United States of America, Plaintiff-appellee, v. Mitchell H., Defendant-appellant.united States of America, Plaintiff-appellee, v. Juweette W., Defendant-appellant, 182 F.3d 1034 (9th Cir. 1999)Annotate this Case
Patricia A. Gitre, Gitre & McLeod, Phoenix, Arizona, for defendant-appellant Mitchell H.
Carmen L. Fischer, Phoenix, Arizona, for defendant-appellant Juweette W.
Linda C. Boone, Assistant United States Attorney, Phoenix, Arizona, for the plaintiff-appellee.
Appeals from the United States District Court for the District of Arizona Roger G. Strand, District Judge, Presiding D.C. No. CR-97-00589-RGS
Before: Harlington Wood, Jr.,** Alex Kozinski and Pamela Ann Rymer, Circuit Judges.
Mitchell H. and Juweette W., juveniles charged with assault and premeditated murder, appeal the district court's decision under 18 U.S.C. S 5032 (1994), to transfer their cases for adult prosecution. As we decided in United States v. Gerald N., 900 F.2d 189, 190-91 (9th Cir. 1990), we have jurisdiction over such interlocutory appeals. Prior to hearing the government's motion to transfer, the court ordered both defendants to submit to a psychiatric examination. Unsuccessful in their claim of Fifth Amendment privilege,1 the defendants met with a government-selected psychiatrist. Each provided information about himself and his background, and the court ultimately relied on this information in deciding to transfer the cases.

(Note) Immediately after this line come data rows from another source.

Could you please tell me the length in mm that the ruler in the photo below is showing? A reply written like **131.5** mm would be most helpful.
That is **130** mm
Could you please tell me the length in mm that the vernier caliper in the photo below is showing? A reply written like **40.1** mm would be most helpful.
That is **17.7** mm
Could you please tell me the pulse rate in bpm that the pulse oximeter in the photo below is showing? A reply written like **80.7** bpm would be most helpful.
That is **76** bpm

The existence of a Fifth Amendment privilege turns on "the nature of the statement... and the exposure which it invites." In re Gault, 387 U.S. 1, 49 (1967). The goal, of course, is to protect a person from incriminating himself in any pending or future criminal proceeding. See Allen v. Illinois, 478 U.S. 364, 368 (1986). A juvenile transfer hearing is not itself a criminal proceeding. See Kent v. United States, 383 U.S. 541, 555 (1966). While transferring a case may have serious implications, see id. at 557, determining the proper forum in which to try an accused juvenile is not akin to determining his "guilt or innocence, or even [his] delinquency or non-delinquency," United States v. A.R., 38 F.3d 699, 703 (3d Cir. 1994).2 In this context, a juvenile's statements during a psychiatric evaluation serve a " `limited, neutral purpose.' " Id. (quoting Estelle v. Smith, 451 U.S. 454, 465 (1981)).3
The transfer statute itself confirms our assessment. A juvenile's statements "prior to or during a transfer hearing... shall not be admissible at subsequent criminal prosecutions." 18 U.S.C. S 5032. By so limiting the use of statements made during a pre-hearing psychiatric evaluation, this provision ensures that a juvenile does not unwittingly incriminate himself.

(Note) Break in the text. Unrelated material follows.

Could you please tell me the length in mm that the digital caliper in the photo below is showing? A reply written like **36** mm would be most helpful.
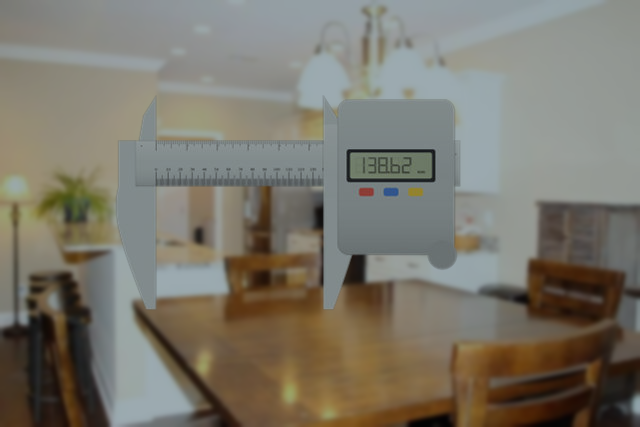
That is **138.62** mm
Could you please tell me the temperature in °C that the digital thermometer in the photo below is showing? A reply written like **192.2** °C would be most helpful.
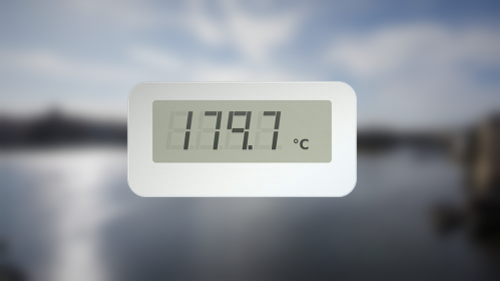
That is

We therefore join the Third Circuit in holding that ordering a juvenile to submit to a psychiatric evaluation prior to a transfer hearing does not implicate or violate his Fifth Amendment privilege against self-incrimination.
We address appellants' remaining contentions in an unpublished Disposition.

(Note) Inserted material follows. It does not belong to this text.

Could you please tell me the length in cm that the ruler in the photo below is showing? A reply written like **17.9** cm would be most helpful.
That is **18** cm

The panel unanimously finds this case suitable for decision without oral argument. Fed. R. App. P. 34(a) (2).
The Honorable Harlington Wood, Jr., Senior United States Circuit Judge for the Seventh Circuit, sitting by designation.
Although he joined Juweette W.'s objection below, Mitchell H. did not raise the Fifth Amendment issue on appeal in his opening brief. Ordinarily, we do not review issues raised for the first time in a reply brief. See Boldt v. Crake (In re Riverside-Linden Inv. Co.), 945 F.2d 320, 324 (9th Cir. 1991). However, since the government had a full opportunity to brief this question in response to Juweette W.'s appeal, and thus is not prejudiced, we exercise our discretion to consider this issue vis-a-vis both defendants.
Because transferring a case for adult proceedings may result in longer imprisonment, United States v. J.D., 517 F. Supp. 69, 71 (S.D.N.Y. 1981), concluded that a juvenile's "liberty is... very much at stake" and thus that the Fifth Amendment applies to transfer proceedings under section 5032. Since J.D., the Supreme Court has clarified that "the fact that incarceration may result" is not dispositive of the Fifth Amendment question. Allen, 478 U.S. at 372. We therefore agree with the Third Circuit that the reasoning in J.D. is not persuasive. See A.R., 38 F.3d at 704 n.6.
We agree with the Third Circuit that a juvenile transfer hearing is a close cousin of a competency hearing: " [B]oth deal with whether a defendant should be exempted from criminal prosecution because he falls within a category of persons who, in the eyes of the law, are not viewed as fully responsible for their acts." A.R., 38 F.3d at 703.